The Internal Revenue Code contains provisions intended to help U.S. companies compete internationally by offering significant Federal income tax savings for export activities. However, many companies are not taking advantage of these rules or are not using them to their full potential. The Interest Charge Domestic International Sales Corporation (IC-DISC) provisions provide significant and permanent tax savings for producers and distributors of U.S. made products used abroad.

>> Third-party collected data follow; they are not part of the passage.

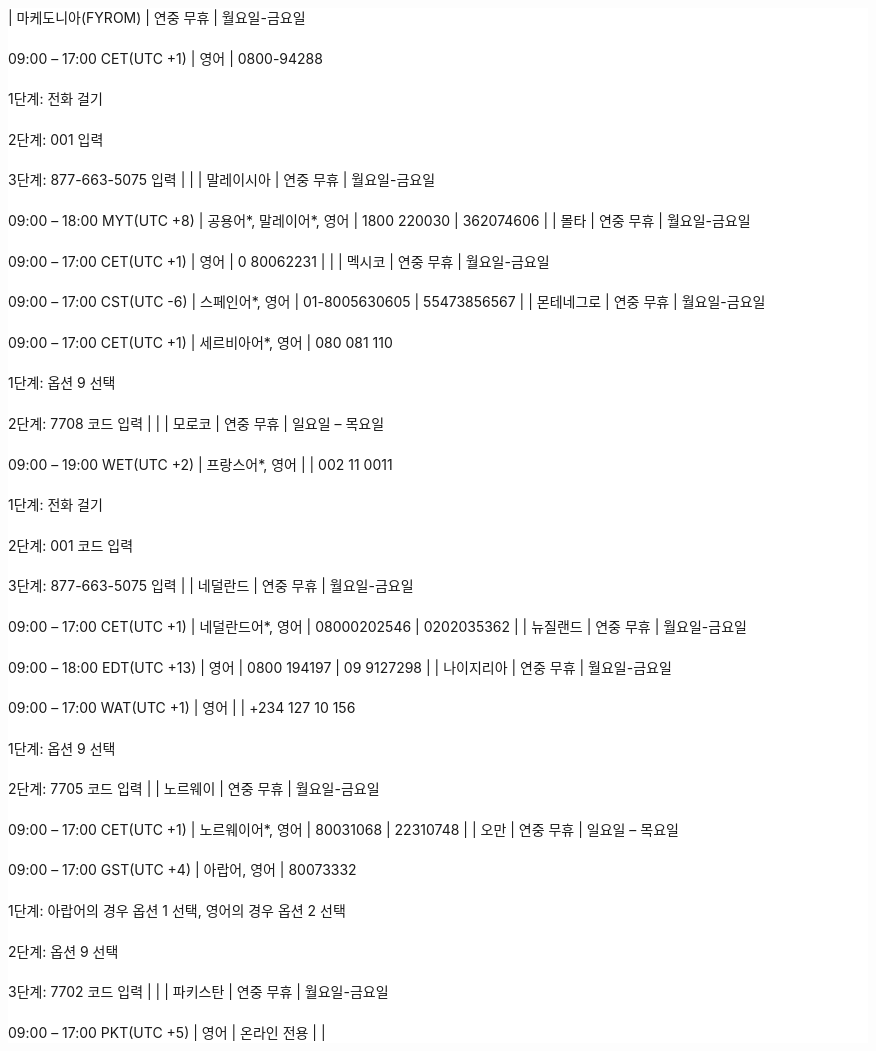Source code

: |      마케도니아(FYROM)      |                        연중 무휴                         |  월요일-금요일<br /><br />09:00 – 17:00 CET(UTC +1)   |                     영어                     |                  0800-94288<br /><br />1단계: 전화 걸기<br /><br />2단계: 001 입력<br /><br />3단계: 877-663-5075 입력                   |                                                                                                                                                               |
|      말레이시아       |                        연중 무휴                         |  월요일-금요일<br /><br />09:00 – 18:00 MYT(UTC +8)   |        공용어&#42;, 말레이어&#42;, 영어         |                                                                      1800 220030                                                                       |                                                                           362074606                                                                           |
|        몰타        |                        연중 무휴                         |  월요일-금요일<br /><br />09:00 – 17:00 CET(UTC +1)   |                     영어                     |                                                                       0 80062231                                                                       |                                                                                                                                                               |
|       멕시코        |                        연중 무휴                         |  월요일-금요일<br /><br />09:00 – 17:00 CST(UTC -6)   |              스페인어&#42;, 영어              |                                                                     01-8005630605                                                                      |                                                                          55473856567                                                                          |
|     몬테네그로      |                        연중 무휴                         |  월요일-금요일<br /><br />09:00 – 17:00 CET(UTC +1)   |              세르비아어&#42;, 영어              |                                   080 081 110<br /><br />1단계: 옵션 9 선택<br /><br />2단계: 7708 코드 입력                                   |                                                                                                                                                               |
|       모로코       |                        연중 무휴                         | 일요일 – 목요일<br /><br />09:00 – 19:00 WET(UTC +2)  |              프랑스어&#42;, 영어               |                                                                                                                                                        |                   002 11 0011<br /><br />1단계: 전화 걸기<br /><br />2단계: 001 코드 입력<br /><br />3단계: 877-663-5075 입력                   |
|     네덜란드     |                        연중 무휴                         |  월요일-금요일<br /><br />09:00 – 17:00 CET(UTC +1)   |               네덜란드어&#42;, 영어               |                                                                      08000202546                                                                       |                                                                          0202035362                                                                           |
|     뉴질랜드     |                        연중 무휴                         |  월요일-금요일<br /><br />09:00 – 18:00 EDT(UTC +13)  |                     영어                     |                                                                      0800 194197                                                                       |                                                                          09 9127298                                                                           |
|       나이지리아       |                        연중 무휴                         |  월요일-금요일<br /><br />09:00 – 17:00 WAT(UTC +1)   |                     영어                     |                                                                                                                                                        |                                    +234 127 10 156<br /><br />1단계: 옵션 9 선택<br /><br />2단계: 7705 코드 입력                                    |
|       노르웨이        |                        연중 무휴                         |  월요일-금요일<br /><br />09:00 – 17:00 CET(UTC +1)   |             노르웨이어&#42;, 영어             |                                                                        80031068                                                                        |                                                                           22310748                                                                            |
|        오만         |                        연중 무휴                         | 일요일 – 목요일<br /><br />09:00 – 17:00 GST(UTC +4)  |                 아랍어, 영어                 | 80073332<br /><br />1단계: 아랍어의 경우 옵션 1 선택, 영어의 경우 옵션 2 선택<br /><br />2단계: 옵션 9 선택<br /><br />3단계: 7702 코드 입력 |                                                                                                                                                               |
|      파키스탄       |                        연중 무휴                         |  월요일-금요일<br /><br />09:00 – 17:00 PKT(UTC +5)   |                     영어                     |                                                                      온라인 전용                                                                       |                                                                                                                                                               |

The IC-DISC also can benefit certain service providers.
IC-DISC benefits are available to qualified producers or distributors that are either directly involved in exporting or selling products to distributors or wholesalers who resell for use outside of the U.S. This includes traditional manufacturers as well as those who grow agriculture products, extract minerals, distribute U.S. made goods, and develop software. Architectural and engineering services related to foreign construction projects are also included.
Below is a typical structure for a partnership or other flow-through entity.
ICS will perform a free analysis to determine if an IC-DISC is right for your company. ICS can also help companies with an existing IC-DISC by performing a transaction-by-transaction analysis, which can yield vastly increased tax savings.
Operating company has $4M in gross export sales and $1M in net export income. It will pay a deductible commission to the IC-DISC of at least $500K (50% of export net income), thus reducing ordinary income tax by $148K (using a 29.6% tax rate). The IC-DISC is tax exempt and pays no income tax on the commission received. The IC-DISC will pay the $500K commission back as a dividend to its owners, which will be taxed at $119K (using a 23.8% rate). The final result yields $29K of permanent tax savings.